TASK REQUIREMENTS: Starting with the line containing "picture [115, 1103, 662, 1388]" and continuing through the line containing "text linearly interpolating", reproduce those rows with "weights" replaced by "parameters" and everything else left unchanged.

MATERIALS PROVIDED:
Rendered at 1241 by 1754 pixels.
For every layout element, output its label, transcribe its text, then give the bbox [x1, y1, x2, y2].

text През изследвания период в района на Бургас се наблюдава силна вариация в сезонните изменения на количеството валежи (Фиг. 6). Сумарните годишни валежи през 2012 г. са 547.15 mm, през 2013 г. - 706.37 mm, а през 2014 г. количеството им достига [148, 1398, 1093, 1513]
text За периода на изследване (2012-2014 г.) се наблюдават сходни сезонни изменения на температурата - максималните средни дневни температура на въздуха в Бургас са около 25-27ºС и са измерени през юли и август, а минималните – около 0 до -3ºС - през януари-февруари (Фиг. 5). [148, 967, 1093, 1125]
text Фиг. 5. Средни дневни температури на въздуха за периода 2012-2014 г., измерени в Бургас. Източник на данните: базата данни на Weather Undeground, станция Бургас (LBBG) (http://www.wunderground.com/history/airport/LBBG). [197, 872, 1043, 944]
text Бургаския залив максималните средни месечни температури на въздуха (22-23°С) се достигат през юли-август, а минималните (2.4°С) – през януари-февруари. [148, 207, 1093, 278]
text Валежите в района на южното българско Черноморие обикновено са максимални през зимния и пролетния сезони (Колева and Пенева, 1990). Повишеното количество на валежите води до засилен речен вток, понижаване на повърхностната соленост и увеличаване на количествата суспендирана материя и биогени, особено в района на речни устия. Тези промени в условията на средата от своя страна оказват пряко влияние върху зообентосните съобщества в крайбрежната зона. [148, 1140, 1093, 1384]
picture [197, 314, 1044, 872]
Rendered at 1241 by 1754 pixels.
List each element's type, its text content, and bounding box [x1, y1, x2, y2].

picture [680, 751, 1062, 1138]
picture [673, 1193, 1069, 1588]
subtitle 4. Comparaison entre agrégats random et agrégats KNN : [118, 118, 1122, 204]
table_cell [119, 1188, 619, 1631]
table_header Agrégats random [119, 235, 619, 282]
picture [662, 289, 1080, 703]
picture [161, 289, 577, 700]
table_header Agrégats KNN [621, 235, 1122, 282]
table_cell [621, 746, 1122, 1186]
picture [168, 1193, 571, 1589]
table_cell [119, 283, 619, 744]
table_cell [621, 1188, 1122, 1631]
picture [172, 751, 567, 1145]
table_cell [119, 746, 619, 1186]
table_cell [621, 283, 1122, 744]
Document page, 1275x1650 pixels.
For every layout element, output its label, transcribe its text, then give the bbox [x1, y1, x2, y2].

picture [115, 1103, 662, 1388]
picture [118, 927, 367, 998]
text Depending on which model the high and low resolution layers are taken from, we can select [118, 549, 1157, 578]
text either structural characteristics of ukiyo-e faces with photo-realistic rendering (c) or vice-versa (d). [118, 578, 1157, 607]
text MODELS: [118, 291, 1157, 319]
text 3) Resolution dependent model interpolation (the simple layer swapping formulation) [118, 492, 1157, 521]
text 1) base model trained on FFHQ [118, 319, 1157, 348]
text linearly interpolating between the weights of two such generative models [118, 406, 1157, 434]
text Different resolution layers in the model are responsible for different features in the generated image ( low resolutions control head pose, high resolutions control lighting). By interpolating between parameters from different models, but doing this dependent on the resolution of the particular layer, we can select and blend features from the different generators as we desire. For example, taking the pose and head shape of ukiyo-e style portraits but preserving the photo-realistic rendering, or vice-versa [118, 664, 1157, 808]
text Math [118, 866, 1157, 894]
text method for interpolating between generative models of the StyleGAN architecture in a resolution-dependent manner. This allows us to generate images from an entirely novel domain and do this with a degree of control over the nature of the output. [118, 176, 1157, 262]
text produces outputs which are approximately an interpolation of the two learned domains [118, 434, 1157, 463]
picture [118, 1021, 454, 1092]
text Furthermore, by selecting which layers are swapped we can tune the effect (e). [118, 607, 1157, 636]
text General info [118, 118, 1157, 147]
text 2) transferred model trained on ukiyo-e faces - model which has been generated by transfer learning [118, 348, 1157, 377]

RESULT:
picture [115, 1103, 662, 1388]
picture [118, 927, 367, 998]
text Depending on which model the high and low resolution layers are taken from, we can select [118, 549, 1157, 578]
text either structural characteristics of ukiyo-e faces with photo-realistic rendering (c) or vice-versa (d). [118, 578, 1157, 607]
text MODELS: [118, 291, 1157, 319]
text 3) Resolution dependent model interpolation (the simple layer swapping formulation) [118, 492, 1157, 521]
text 1) base model trained on FFHQ [118, 319, 1157, 348]
text linearly interpolating between the parameters of two such generative models [118, 406, 1157, 434]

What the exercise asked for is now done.